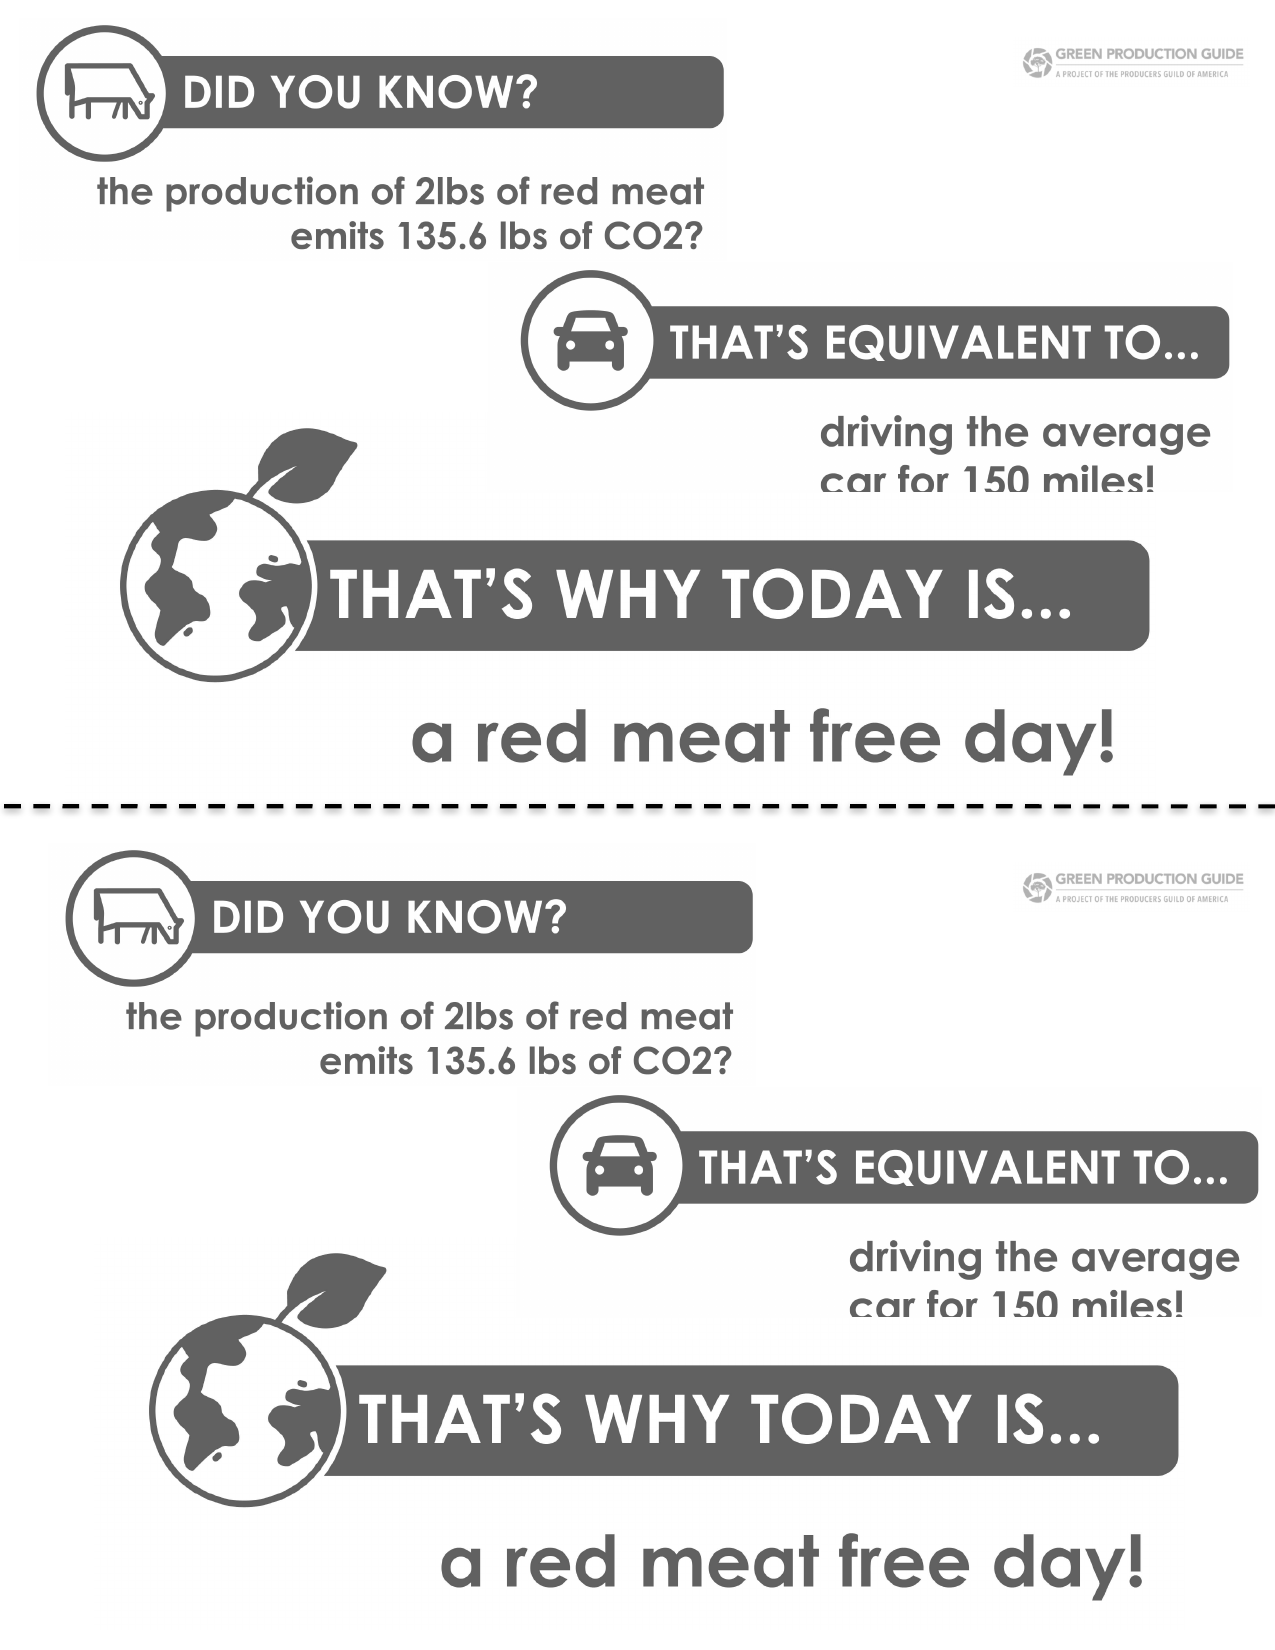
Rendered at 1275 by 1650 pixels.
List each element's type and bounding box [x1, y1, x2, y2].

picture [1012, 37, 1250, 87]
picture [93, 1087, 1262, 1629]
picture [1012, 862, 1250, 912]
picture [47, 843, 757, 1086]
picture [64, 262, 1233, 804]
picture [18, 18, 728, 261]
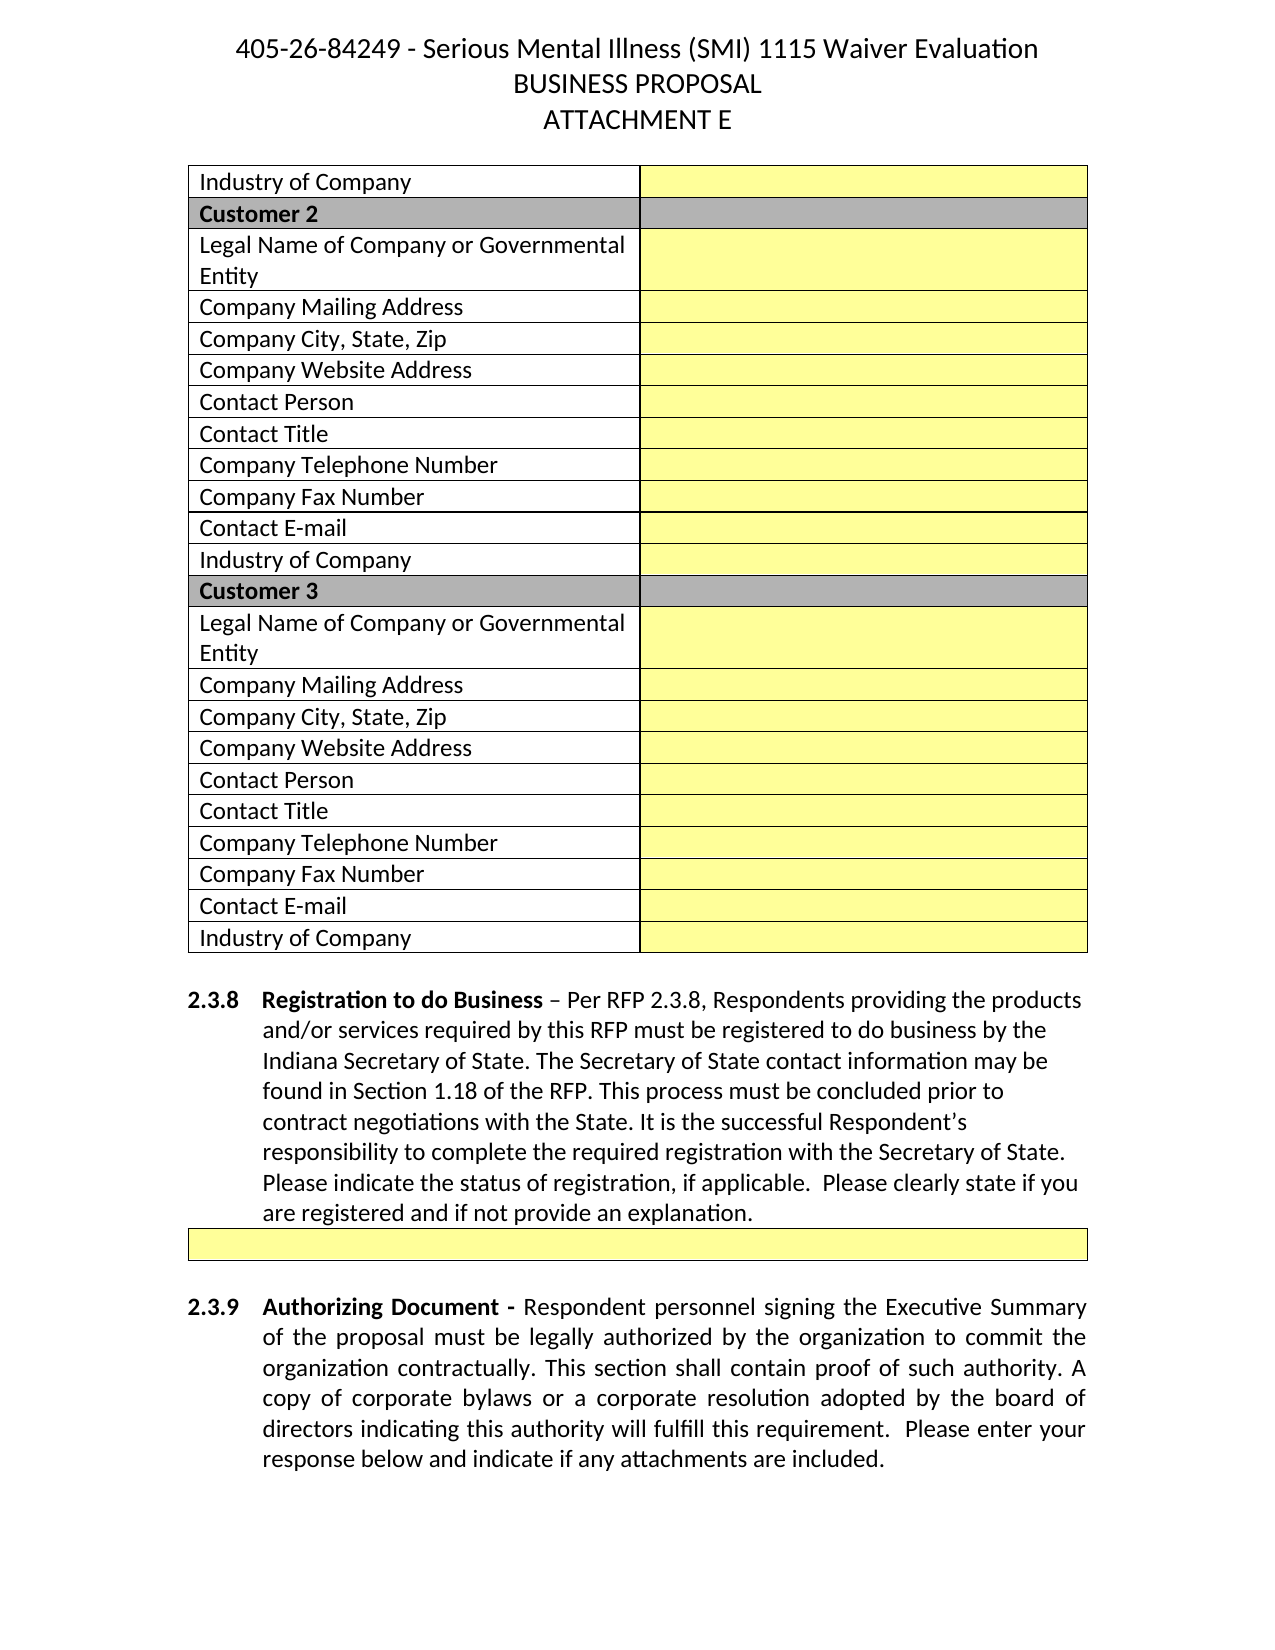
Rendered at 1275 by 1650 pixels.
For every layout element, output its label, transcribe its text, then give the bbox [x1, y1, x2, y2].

What you have to do =
What is needed here is an exact repetition of the listing above, pictures excluded.

Output of the exercise =
Rendered at 1275 by 1650 pixels.
List each element's type and bounding box [x1, y1, x2, y2].

picture [1012, 37, 1250, 87]
picture [93, 1087, 1262, 1629]
picture [1012, 862, 1250, 912]
picture [47, 843, 757, 1086]
picture [64, 262, 1233, 804]
picture [18, 18, 728, 261]
Rendered at 1275 by 1650 pixels.
For every layout element, output its label, transcribe its text, then give the bbox [x1, y1, x2, y2].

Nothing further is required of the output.